その先輩里親さん(Oさん)はこれまで数十人の里子を預かってきた大ベテランで、里親仲間の間でも大先輩として慕っている方なのですが、ベテランなりのとても意義深い話でした。
Oさんはある一人の子どもを自分たちの跡取りにしたいと思って、その子が中学生の時に養子縁組したそうです。すると、子どもの様子が変わった、というのです。
養子縁組をするということは自分たち家族の籍に入るということです。そうすると里子は籍上は我が子になり、同じ名字になります。
子どもが変わったのは親が変わったからなのよ、やっぱり預かっている子どもと自分の子になった子どもは同じようでもぜんぜん違うのよ、とそんなことを言ってました。
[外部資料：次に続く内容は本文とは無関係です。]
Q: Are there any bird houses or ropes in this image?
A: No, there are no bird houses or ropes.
しかしOさん、跡取りは一人でいいと思い、その後多くの里子を預かったのにもかかわらず他の子は養子縁組はしなかったといいます。
Oさんは他の里子たちは、当初その子の実の名字で育てていました。
ある子は水泳の時に水泳パンツに縫い付けてあった、Oさんとは違う自分の実の名字の布を引きちぎって帰ってきたことがあったと言います。
Oさんはそのときの事を、その子はここ(Oさんの家庭)にずっといられるという気持ちが欲しかったのかもしれない、と振り返ります。
それを聞いてハッと思いました。
預かった里子に対して、そういう「その子の名字というのは尊厳されるべきだからその子の実の名字で育てるのがいい」という考えこそ、親の勝手な都合だということでした。
里子として来る子どもが欲しいものは自分の実の名字に対する尊厳ではなく、いつも側にいてくれる家族との「つながりを感じること」でした。
もちろん「つながりを感じるもの」は名字に限らず、当然他の要素もいろいろあります。
そしてそれはその子その子によって違います。
また、その子がもっと大きくなれば、自分のルーツとしての自分の本当の(あるいはもともとの)名字を使いたい、と思うかもしれませんが、小さいときは必ずしもそうではない。
私たちが育てている子どもも、最近私たちと同じ名字になりたいという意思表示をするようになりました。
子どもが本当にほしいもの(必要なもの)、それはそのときそのときで違うし、それは親が良かれと思うことと異なる場合があるし、親が「これがいいのだ」と一方的な決めつけないで、子どものありのままの姿をよく見てそこからその子の気持をすくい取ってあげる必要があるのだと、改めて思いました。